Cosa fare:
1. Ricopia dall'estratto qui sotto il passo che comincia con "In questo complesso" e finisce con "la massima prudenza.".
2. Secondo l'estratto qui sotto, in quali tre Paesi si è diviso il viaggio di Xi Jinping in Medio Oriente?

Estratto del testo:
Medio Oriente, Xi Jinping protagonista assoluto

1033538872(ASI) Tra il 20 e il 23 gennaio scorsi, il presidente cinese Xi Jinping ha raggiunto il Medio Oriente per un viaggio di importanza strategica suddiviso in tre tappe: Arabia Saudita, Egitto e Iran. La triplice visita del leader cinese ha dunque coinvolto i Paesi-chiave della regione in una

fase politica di scontro aperto tra Riyadh e Tehran, spaccando il mondo musulmano in una mai sopita contrapposizione tra sunniti e sciiti che, con l'esecuzione di Nimr al-Nimr, è prepotentemente tornata alla ribalta. Sullo sfondo della crisi politica e religiosa, si è poi inserita la recente crisi petrolifera, con il crollo del prezzo internazionale del barile. Anche in questo caso, l'Iran e l'Arabia Saudita si sono accusati a vicenda sulle responsabilità del preoccupante trend finanziario e delle conseguenze provocate sui mercati internazionali da un ribasso così forte e improvviso dell'oro nero. L'Egitto, timidamente schieratosi con i sauditi salvo poi riguadagnare una posizione di equidistanza, può essere ancora una volta l'ago della bilancia. Eliminata la Fratellanza Musulmana e i relativi legami col Qatar, infatti, il presidente egiziano al-Sisi ha riconfigurato la struttura di potere del Cairo ispirandosi a principi secolari ed inclusivi, riassunti nel discorso tenuto di fronte ai dotti teologi dell'Università al-Azhar, il più prestigioso ateneo del mondo sunnita, il 28 dicembre 2014.
In questo complesso mosaico politico, economico e culturale, Xi Jinping ha raggiunto dapprima Riyadh, la capitale della monarchia forse più controversa in tutta l'area del Golfo, per i suoi stretti rapporti con gli ambienti teologici wahhabiti. L'Arabia Saudita, tuttavia, resta uno dei più grandi produttori petroliferi al mondo ed uno tra i principali investitori al mondo nel settore militare, imponendo dunque la massima prudenza.
Con un'operazione diplomatica chirurgica, la Cina potrebbe aver così riempito il grande vuoto politico lasciato dagli Stati Uniti, la superpotenza che tradizionalmente aveva sempre riservato la massima attenzione ai delicati equilibri mediorientali ma che oggi sembra essere entrata in crisi persino con il suo principale partner regionale, cioè Israele.

Unità nel Golfo e cooperazione economica
Giunto in Arabia Saudita lo scorso 20 gennaio, Xi Jinping ha incontrato il re Salman bin Abdulaziz al-Saud, il giovane vice-principe Mohammad bin Salman e il ministro di Stato Musaed bin Mohammed Al-Aiban in rappresentanza della Corona saudita, il bahreinita Abdul Latif bin Rashid al-Zayani, segretario generale del Consiglio di Cooperazione del Golfo, ed il saudita Iyad bin Ameen Madani, segretario generale dell'Organizzazione Islamica per la Cooperazione. Nel pezzo scritto per il quotidiano saudita Al-Riyadh, il presidente cinese ha ricordato che "l'interscambio commerciale bilaterale ha raggiunto quota 69,1 miliardi di dollari nel 2014, crescendo di 230 volte rispetto al livello registrato all'avvio delle relazioni diplomatiche", senza dimenticare che al momento, "un barile ogni sei di petrolio che la Cina importa dall'estero proviene dall'Arabia Saudita, mentre un riyal ogni sette che l'Arabia Saudita guadagna dalle sue esportazioni viene dalla Cina".

I dati:
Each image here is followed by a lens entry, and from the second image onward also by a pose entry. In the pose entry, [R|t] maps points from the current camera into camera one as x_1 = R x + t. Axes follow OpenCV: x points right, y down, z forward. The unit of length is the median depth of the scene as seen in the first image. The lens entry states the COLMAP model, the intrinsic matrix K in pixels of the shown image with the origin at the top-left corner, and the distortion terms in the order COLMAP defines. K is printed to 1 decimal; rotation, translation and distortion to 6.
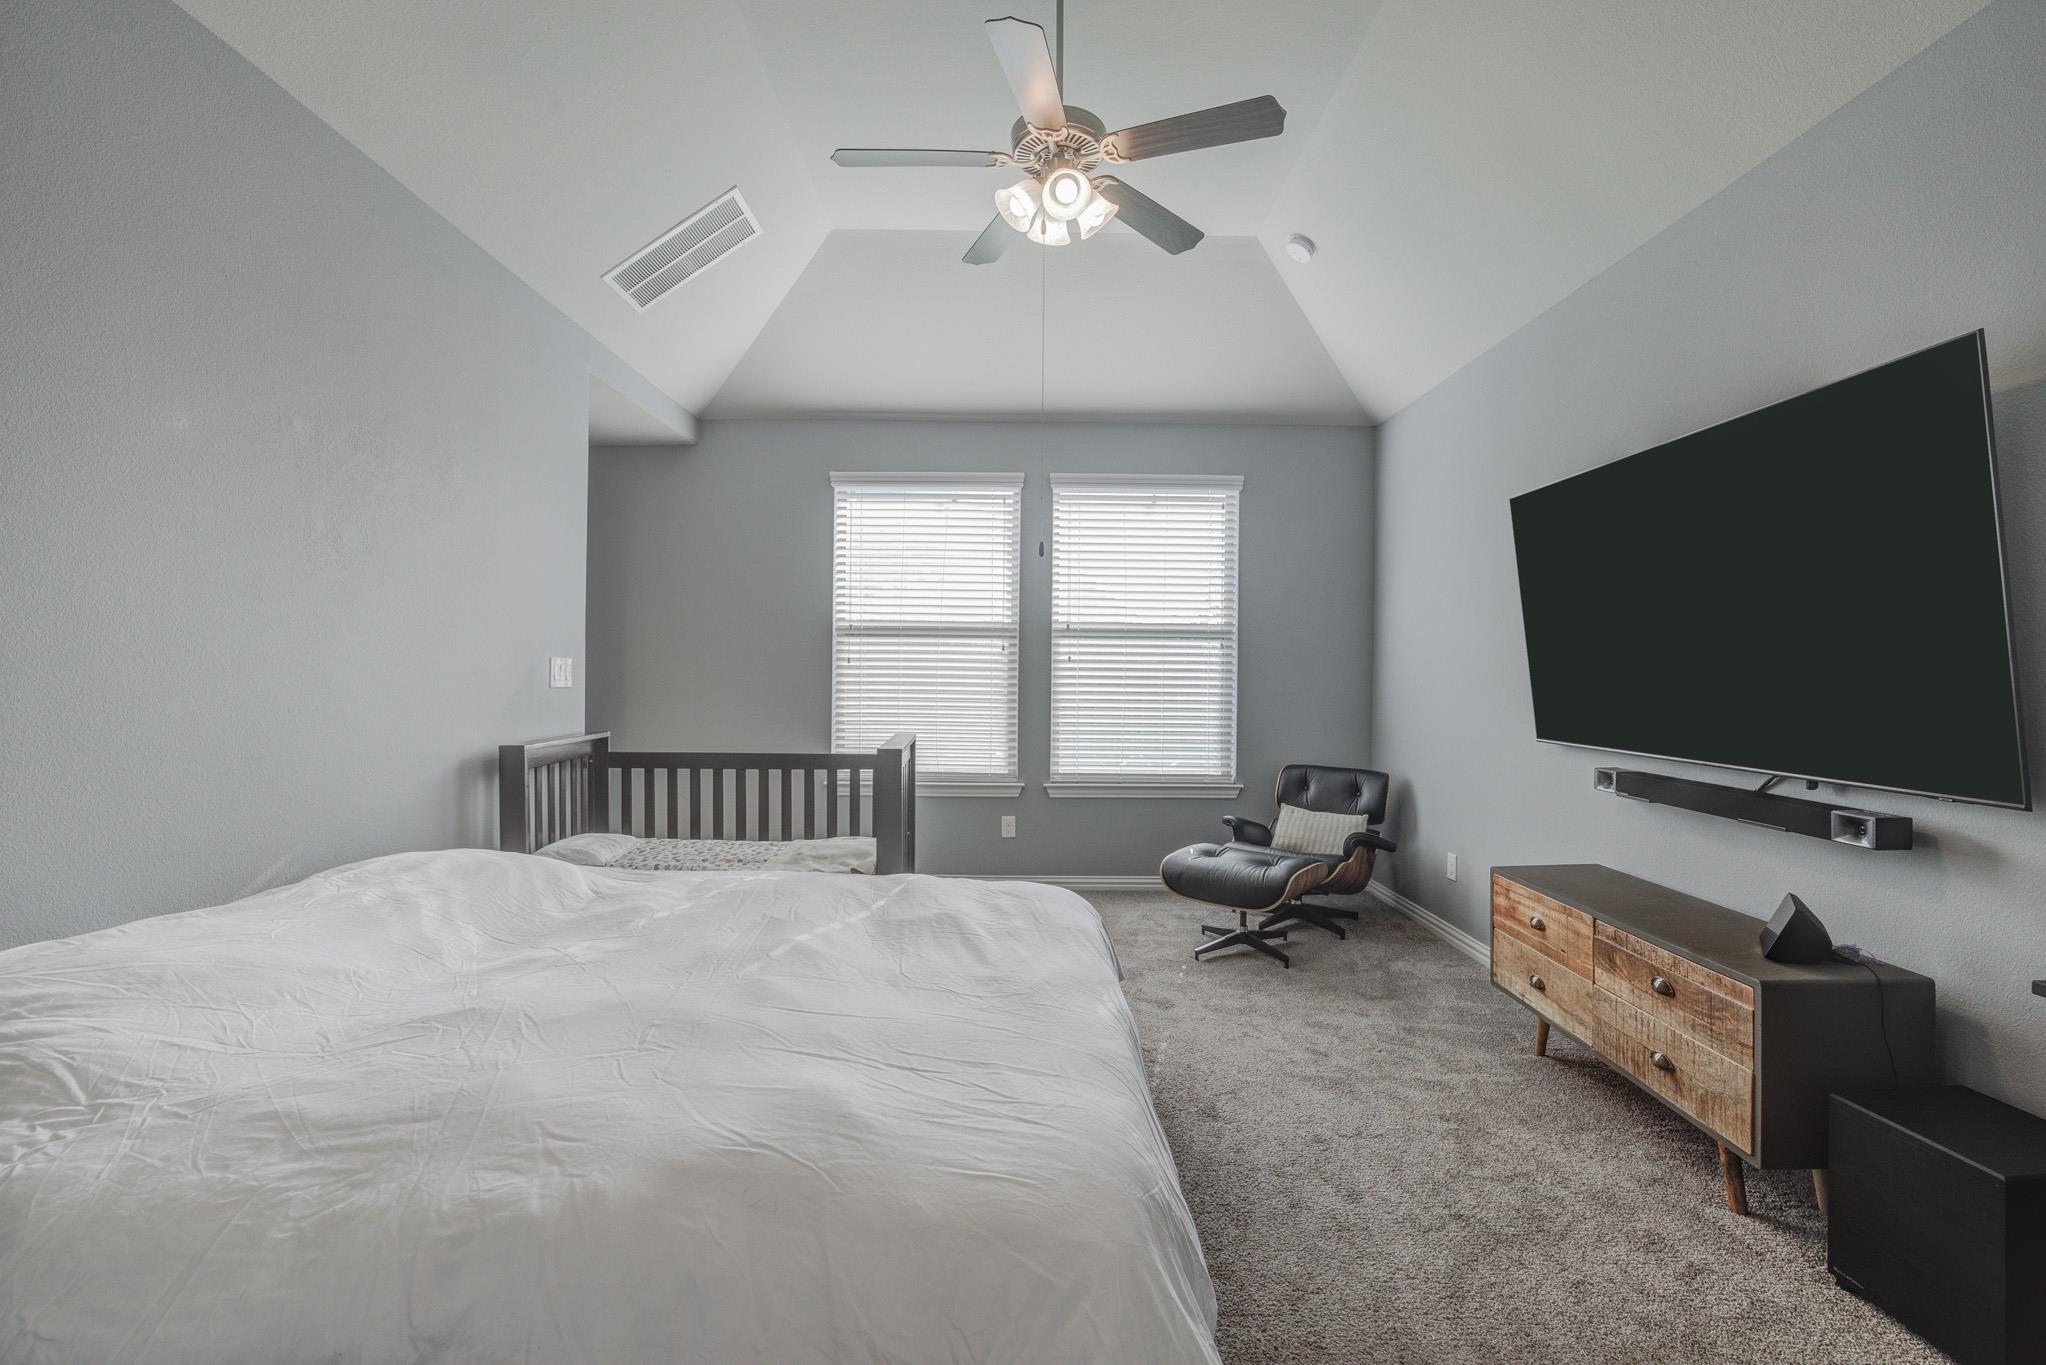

Le soluzioni:
1.
In questo complesso mosaico politico, economico e culturale, Xi Jinping ha raggiunto dapprima Riyadh, la capitale della monarchia forse più controversa in tutta l'area del Golfo, per i suoi stretti rapporti con gli ambienti teologici wahhabiti. L'Arabia Saudita, tuttavia, resta uno dei più grandi produttori petroliferi al mondo ed uno tra i principali investitori al mondo nel settore militare, imponendo dunque la massima prudenza.

2. Arabia Saudita, Egitto e Iran.